• Employee Not Entitled To Sue For Being Denied A Promotion
  • November 4, 2011 | Author: Gregory Arbogast
  • Law Firm: Semmes, Bowen & Semmes A Professional Corporation - Baltimore Office
  • Perry v. Dept. of Health and Mental Hygiene, No. 00763 (Md. Ct. Spec. App. October 27, 2011)

    Perry v Dept. of Health and Mental Hygiene is an employment law appeal in which the Court denied Sandra Perry’s (“Ms. Perry”) claim to the entitlement of a promotion. In Perry, the Court held that Ms. Perry did not have a protectable interest in a job that she did not currently hold. Therefore, she did not state a claim upon which relief could be granted, and the Court found that her employer’s motion to dismiss was properly granted.

    Ms. Perry was employed at the Wicomico County Health Department (“WCHD”) as an Agency Procurement Associate, level II. In January of 2009, Ms.

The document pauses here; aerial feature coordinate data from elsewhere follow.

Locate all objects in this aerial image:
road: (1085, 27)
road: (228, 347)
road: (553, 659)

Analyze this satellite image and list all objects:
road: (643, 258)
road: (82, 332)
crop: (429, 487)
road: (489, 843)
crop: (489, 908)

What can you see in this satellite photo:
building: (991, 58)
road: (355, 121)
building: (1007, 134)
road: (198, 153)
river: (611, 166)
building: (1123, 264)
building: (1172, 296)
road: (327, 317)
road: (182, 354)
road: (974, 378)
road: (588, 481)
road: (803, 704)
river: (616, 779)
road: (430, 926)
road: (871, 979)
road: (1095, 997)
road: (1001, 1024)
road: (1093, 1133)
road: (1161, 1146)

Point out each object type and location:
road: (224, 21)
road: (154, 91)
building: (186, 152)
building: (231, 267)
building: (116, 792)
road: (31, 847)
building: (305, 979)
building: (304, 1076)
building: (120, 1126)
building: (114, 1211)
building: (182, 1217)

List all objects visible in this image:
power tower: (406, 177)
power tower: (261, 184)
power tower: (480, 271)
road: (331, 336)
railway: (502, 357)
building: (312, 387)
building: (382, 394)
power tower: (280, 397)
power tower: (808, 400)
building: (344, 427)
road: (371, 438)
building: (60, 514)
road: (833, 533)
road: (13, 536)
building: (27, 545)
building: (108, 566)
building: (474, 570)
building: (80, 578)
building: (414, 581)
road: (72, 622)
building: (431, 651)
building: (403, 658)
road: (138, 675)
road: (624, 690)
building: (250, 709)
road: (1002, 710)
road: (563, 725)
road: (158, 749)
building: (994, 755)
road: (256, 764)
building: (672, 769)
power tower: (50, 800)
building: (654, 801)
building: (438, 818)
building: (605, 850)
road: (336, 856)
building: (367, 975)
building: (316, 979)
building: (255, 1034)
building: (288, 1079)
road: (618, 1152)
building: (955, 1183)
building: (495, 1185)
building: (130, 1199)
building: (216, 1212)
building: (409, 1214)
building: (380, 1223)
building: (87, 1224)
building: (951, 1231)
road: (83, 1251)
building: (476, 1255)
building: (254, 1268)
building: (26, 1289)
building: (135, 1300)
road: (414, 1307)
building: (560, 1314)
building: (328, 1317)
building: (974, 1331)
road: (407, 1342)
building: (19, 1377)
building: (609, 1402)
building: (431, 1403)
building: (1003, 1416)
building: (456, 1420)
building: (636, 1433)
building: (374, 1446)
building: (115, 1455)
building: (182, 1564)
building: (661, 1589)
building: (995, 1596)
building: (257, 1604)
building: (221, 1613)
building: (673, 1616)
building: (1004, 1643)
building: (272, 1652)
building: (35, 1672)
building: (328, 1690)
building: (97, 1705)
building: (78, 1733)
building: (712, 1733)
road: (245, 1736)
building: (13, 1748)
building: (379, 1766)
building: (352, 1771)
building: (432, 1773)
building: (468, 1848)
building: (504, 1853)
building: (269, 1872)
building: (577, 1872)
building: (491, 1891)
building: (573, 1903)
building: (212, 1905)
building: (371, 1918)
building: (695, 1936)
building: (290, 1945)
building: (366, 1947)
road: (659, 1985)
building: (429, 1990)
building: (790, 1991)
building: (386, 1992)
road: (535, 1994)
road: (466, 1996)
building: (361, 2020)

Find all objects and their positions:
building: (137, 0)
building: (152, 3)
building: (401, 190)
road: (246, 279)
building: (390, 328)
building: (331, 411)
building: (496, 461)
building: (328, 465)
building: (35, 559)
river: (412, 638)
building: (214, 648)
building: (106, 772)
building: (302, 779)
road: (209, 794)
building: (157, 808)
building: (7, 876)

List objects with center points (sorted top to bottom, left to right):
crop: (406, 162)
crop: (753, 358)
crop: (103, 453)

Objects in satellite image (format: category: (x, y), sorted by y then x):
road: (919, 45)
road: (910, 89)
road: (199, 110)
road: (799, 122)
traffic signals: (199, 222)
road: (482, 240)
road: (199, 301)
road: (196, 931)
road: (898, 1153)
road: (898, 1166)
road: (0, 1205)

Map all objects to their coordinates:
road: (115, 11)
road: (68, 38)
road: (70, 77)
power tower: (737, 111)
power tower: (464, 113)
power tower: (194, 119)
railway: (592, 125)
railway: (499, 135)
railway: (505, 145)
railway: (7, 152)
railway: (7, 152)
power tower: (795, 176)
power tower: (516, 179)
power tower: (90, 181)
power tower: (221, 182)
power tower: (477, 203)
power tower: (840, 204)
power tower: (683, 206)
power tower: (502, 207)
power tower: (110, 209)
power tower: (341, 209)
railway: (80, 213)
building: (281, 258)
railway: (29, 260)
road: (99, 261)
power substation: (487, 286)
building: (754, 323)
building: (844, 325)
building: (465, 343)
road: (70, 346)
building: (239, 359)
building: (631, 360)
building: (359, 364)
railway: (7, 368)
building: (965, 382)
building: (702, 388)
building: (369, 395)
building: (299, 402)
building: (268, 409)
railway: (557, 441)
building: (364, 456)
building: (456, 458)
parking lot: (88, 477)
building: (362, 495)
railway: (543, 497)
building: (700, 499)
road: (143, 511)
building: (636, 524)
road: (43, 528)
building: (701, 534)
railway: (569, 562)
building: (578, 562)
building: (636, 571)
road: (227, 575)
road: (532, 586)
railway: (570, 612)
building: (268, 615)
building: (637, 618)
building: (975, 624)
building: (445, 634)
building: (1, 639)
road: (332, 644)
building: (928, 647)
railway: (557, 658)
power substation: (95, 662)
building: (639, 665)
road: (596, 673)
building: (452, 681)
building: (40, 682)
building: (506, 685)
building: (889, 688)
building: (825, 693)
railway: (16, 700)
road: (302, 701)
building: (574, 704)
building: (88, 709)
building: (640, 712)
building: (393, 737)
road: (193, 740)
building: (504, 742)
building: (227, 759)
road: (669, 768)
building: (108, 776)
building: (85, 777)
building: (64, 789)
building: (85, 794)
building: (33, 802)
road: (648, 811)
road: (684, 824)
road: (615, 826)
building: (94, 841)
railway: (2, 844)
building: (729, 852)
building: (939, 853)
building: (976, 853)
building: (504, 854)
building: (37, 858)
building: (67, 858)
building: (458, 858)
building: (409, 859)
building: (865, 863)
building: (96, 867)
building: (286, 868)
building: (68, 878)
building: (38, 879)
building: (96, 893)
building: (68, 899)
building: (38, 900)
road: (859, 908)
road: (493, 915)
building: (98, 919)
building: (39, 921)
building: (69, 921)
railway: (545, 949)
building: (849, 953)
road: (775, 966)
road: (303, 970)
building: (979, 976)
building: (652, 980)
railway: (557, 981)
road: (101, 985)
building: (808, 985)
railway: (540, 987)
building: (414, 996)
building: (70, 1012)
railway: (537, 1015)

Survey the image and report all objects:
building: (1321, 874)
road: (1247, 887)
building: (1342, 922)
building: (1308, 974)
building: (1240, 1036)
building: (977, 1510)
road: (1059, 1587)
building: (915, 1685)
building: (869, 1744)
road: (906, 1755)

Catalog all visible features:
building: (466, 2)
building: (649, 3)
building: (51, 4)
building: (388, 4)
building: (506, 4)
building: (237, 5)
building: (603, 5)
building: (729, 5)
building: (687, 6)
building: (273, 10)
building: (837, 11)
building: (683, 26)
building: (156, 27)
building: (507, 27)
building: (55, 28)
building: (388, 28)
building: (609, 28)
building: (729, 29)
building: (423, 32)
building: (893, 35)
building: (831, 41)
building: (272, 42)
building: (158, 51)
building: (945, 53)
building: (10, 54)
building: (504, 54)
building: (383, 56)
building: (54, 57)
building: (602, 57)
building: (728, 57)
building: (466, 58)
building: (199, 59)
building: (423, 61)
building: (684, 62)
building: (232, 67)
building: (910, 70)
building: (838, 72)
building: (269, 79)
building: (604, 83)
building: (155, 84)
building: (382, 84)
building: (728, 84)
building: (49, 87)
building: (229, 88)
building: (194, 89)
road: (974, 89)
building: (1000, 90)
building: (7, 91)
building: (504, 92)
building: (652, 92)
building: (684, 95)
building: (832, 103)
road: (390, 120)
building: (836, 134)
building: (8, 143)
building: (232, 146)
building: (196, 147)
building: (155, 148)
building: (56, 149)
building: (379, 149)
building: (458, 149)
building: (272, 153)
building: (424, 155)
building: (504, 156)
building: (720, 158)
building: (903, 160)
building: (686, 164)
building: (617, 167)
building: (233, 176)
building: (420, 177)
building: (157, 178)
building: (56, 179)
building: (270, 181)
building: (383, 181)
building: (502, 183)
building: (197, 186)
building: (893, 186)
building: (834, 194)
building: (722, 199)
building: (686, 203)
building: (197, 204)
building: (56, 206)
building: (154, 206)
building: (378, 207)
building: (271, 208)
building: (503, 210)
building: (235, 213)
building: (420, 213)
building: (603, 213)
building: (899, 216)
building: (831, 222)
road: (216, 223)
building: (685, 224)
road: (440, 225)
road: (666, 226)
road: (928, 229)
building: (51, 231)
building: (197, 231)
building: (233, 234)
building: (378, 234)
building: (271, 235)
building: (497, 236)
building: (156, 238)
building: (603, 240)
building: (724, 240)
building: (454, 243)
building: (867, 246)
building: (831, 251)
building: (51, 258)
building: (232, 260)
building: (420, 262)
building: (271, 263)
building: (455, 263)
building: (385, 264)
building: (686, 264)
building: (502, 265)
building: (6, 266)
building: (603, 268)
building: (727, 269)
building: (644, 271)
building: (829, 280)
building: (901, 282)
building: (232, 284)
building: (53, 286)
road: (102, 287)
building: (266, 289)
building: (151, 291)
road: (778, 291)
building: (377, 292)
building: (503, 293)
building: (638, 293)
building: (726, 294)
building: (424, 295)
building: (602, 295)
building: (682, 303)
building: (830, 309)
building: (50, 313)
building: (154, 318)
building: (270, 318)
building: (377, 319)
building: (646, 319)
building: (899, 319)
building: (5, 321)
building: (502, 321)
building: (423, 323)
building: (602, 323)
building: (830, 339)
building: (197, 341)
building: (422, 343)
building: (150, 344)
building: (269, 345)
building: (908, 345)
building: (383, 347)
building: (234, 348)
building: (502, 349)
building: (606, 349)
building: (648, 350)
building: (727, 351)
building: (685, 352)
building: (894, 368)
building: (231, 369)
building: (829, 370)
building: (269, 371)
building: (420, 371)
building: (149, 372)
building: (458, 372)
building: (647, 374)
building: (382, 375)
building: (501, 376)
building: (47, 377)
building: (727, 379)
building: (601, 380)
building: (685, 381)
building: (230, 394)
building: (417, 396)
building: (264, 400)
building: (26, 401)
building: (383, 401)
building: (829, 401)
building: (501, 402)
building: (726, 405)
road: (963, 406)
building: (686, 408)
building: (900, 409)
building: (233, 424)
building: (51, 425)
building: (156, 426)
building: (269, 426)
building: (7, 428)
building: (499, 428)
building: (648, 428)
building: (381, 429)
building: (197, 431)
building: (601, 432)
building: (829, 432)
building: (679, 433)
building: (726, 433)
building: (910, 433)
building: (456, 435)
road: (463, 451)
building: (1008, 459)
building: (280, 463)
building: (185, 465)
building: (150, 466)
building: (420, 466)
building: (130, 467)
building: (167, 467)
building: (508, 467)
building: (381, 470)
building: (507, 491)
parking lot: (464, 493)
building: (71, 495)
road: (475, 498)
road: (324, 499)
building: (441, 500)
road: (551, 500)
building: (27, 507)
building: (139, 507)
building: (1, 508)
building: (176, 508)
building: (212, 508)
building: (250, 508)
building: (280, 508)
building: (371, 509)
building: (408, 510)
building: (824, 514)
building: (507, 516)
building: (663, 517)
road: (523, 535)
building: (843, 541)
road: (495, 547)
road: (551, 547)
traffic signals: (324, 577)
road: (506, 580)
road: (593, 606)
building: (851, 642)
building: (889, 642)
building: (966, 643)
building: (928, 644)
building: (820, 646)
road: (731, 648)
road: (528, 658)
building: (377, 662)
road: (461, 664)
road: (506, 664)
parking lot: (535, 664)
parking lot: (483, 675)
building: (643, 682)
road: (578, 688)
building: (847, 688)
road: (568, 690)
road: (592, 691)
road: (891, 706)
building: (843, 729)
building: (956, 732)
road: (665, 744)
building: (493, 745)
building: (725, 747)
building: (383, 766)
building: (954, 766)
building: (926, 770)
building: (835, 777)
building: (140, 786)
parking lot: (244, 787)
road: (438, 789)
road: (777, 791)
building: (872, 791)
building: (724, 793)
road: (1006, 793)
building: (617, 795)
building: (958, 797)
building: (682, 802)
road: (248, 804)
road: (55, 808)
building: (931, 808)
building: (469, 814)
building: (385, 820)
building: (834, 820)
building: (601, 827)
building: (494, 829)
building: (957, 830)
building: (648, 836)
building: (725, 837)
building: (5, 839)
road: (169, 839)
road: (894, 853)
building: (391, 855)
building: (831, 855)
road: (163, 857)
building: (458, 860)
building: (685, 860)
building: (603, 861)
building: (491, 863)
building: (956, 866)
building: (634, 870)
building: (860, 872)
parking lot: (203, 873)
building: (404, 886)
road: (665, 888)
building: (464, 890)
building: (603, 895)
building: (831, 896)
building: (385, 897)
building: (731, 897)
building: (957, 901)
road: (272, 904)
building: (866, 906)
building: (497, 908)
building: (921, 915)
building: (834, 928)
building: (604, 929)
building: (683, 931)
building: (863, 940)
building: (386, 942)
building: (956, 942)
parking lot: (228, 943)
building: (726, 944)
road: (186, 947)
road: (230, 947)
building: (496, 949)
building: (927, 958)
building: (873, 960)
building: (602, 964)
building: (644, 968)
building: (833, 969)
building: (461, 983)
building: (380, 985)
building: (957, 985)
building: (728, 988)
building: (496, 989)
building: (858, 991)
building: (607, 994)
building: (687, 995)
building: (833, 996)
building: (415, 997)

Perry applied for a position as an Agency Procurement Specialist, level II. Shortly thereafter, she was notified, along with other applicants for the position, that no one met the minimum qualifications for the promotion and the promotion was reclassified at the trainee level. On January 6, 2009, Ms. Perry indicated that she would like to be considered for the position at the trainee level, even though she was already at level II. The trainee level position was later filled by another applicant. On April 15, 2009, Ms. Perry was laid off from WCHD.

    On July 2, 2009, Ms. Perry filed a grievance challenging the denial of her application for promotion to the position of Agency Procurement Specialist, level II. The agency scheduled a hearing on her grievance before Lori Brewster, the Health Officer of the WCHD. Ms. Brewster, however, denied Ms. Perry’s claim on the basis that her appeal did not allege any illegal or unconstitutional action on the part of WCHD.

    Ms. Perry appealed Ms. Brewster’s decision for judicial review under Md. Rule 7-401 to the Circuit Court for Wicomico County. WCHD filed a Motion to Dismiss Ms. Perry’s appeal on the basis that Ms. Perry failed to allege sufficient facts to support the conclusion that she was denied of a substantial right by WCHD’s actions. The Circuit Court granted WCHD’s Motion to Dismiss. As a result thereof, Ms. Perry noted this appeal.

    Md. Code Ann., State Pers. & Pens. § 7-201 limits wrongful termination claims against employers to situations in which the employee had a cognizable interest in the position. Therefore, the Court of Special Appeals examined whether Ms. Perry had a constitutionally protected and cognizable interest in the promotion for the level II position. Ms. Perry claimed a constitutionally protected interest in the position because she was already at the level II stage. She claimed that WCHD must have improperly examined her application because it found that no one was qualified for the level II position. The Court of Special Appeals, however, found that no one has a constitutionally protected or cognizable interest in a promotion. Otherwise, someone would have a protectable interest in a position which that person did not actually hold.

    The Court of Special Appeals also dismissed Ms. Perry’s claim that WCHD improperly examined her application. The Court held that the employment statutes do not permit an employee to sue for failure to get a promotion based upon negligent acts. Therefore, the Court of Special Appeals refused to examine whether WCHD was negligent in failing to give Ms. Perry the promotion. Based on its findings that Ms. Perry did not have a constitutionally protected and cognizable interest in the promotion, the Court of Special Appeals affirmed the Circuit Court’s grant of WCHD’s Motion to Dismiss.